By James Pomfret and Donny Kwok
Hong Kong (Reuters) – The website of U.K.-based human rights group Hong Kong Watch could not be accessed through some networks in the Chinese-ruled city, stoking concerns of internet censorship in the global financial hub, the organisation said.
Hong Kong Watch chief executive Benedict Rogers said he was worried the issue could be part of a crackdown under the city’s national security law, which empowers the police to request service providers “delete” information or “provide assistance” on national security cases.
Beijing imposed the sweeping security law on Hong Kong in 2020 that punishes what authorities broadly define as subversion, secession, collusion with foreign forces and terrorism with up to life in jail.
“If this is not just a technical malfunction, and Hong Kongers will no longer be able to access our website because of the national security law, then this is a serious blow to internet freedom,” Rogers said in a statement late on Monday.
The Hong Kong police did not immediately respond to a request for comment.
Several attempts by Reuters journalists in Hong Kong to access the website were unsuccessful, without the use of a virtual private network.

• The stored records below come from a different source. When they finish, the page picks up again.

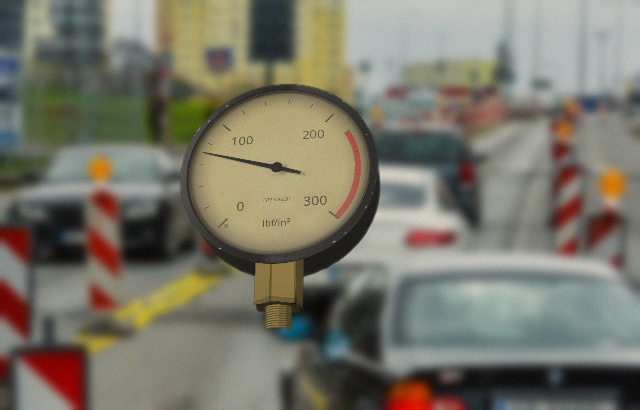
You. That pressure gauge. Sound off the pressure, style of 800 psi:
70 psi
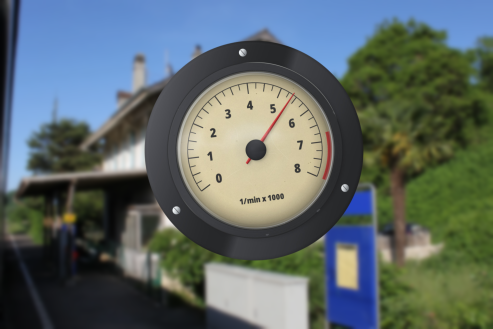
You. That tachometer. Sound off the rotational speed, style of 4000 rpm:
5375 rpm
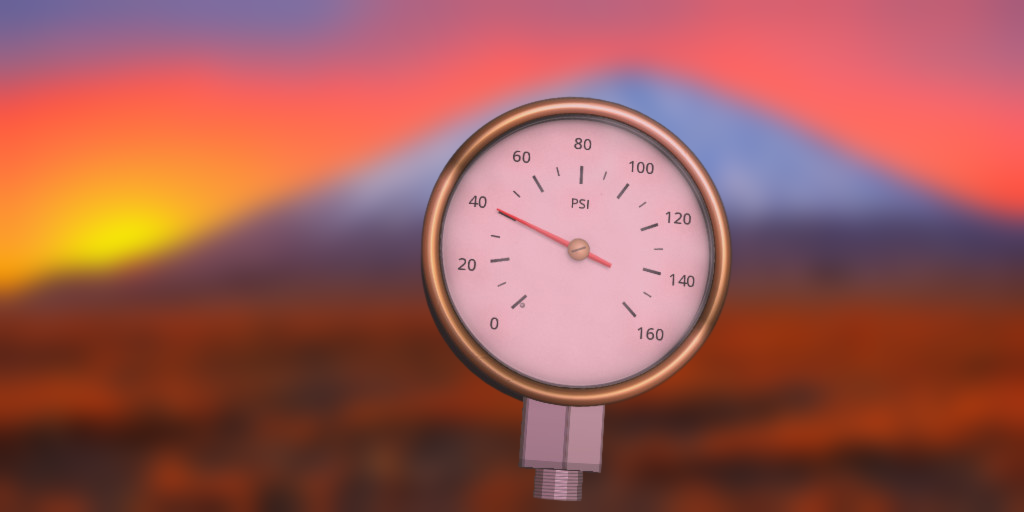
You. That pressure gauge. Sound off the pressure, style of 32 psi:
40 psi
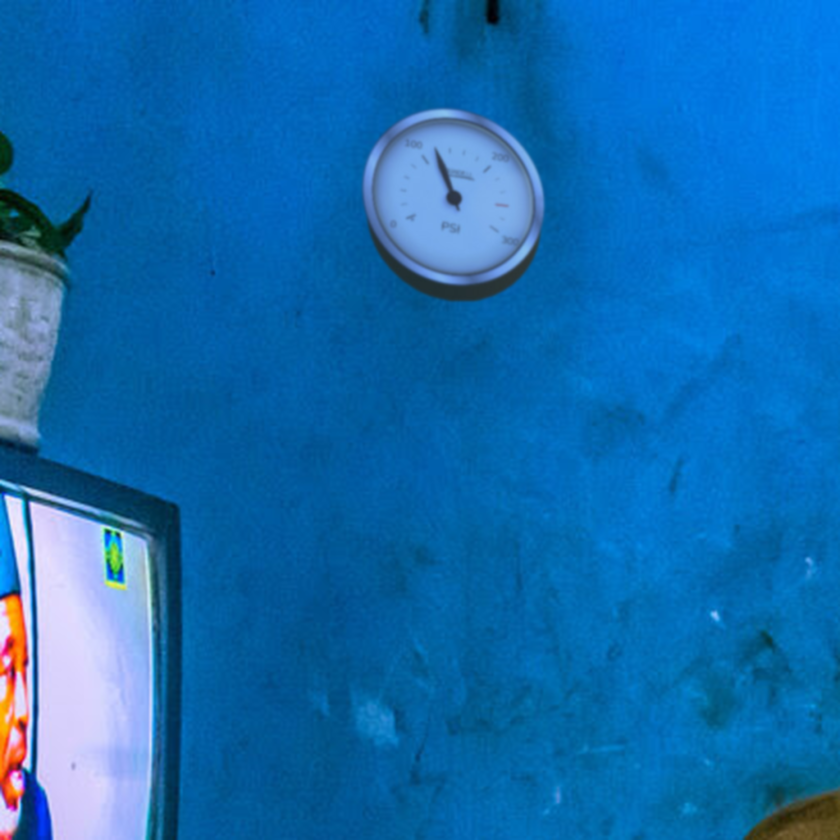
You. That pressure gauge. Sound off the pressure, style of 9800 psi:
120 psi
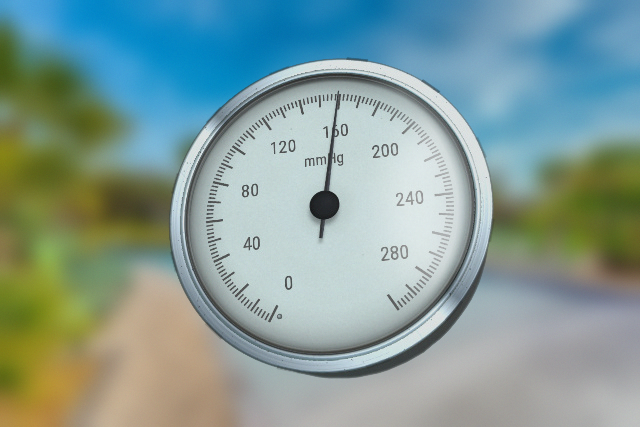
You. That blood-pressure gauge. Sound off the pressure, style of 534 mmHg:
160 mmHg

Internet service providers PCCW, HKBN and China Mobile (HK)did not respond to requests for comment. Hong Kong Watch said in a statement its website could not be accessed on those three networks, among others.
Article 9 of the national security law states that the Hong Kong government shall take necessary measures to strengthen regulation of the internet “over matters concerning national security”. It also states that freedom of speech “shall be protected in accordance with the law.”
Last year, a website commemorating the killings of protesters in and around Beijing’s Tiananmen Square in 1989 also became inaccessible in Hong Kong. An attempt by Reuters in Hong Kong to access that site on Tuesday was unsuccessful.
Hong Kong’s police said in a comment to Reuters at the time that they wouldn’t comment on individual cases, but said they could require service providers to take “prohibiting actions” against electronic messages posted on electronic platforms that might endanger national security, citing article 43 of the law.
The police didn’t specify at the time what content they deemed potentially illegal.
While the internet in mainland China is heavily censored and access to foreign social media platforms and news sites is blocked, Hong Kong residents were promised greater freedoms under the “one country, two systems” framework agreed when the former British colony returned to Chinese rule in 1997.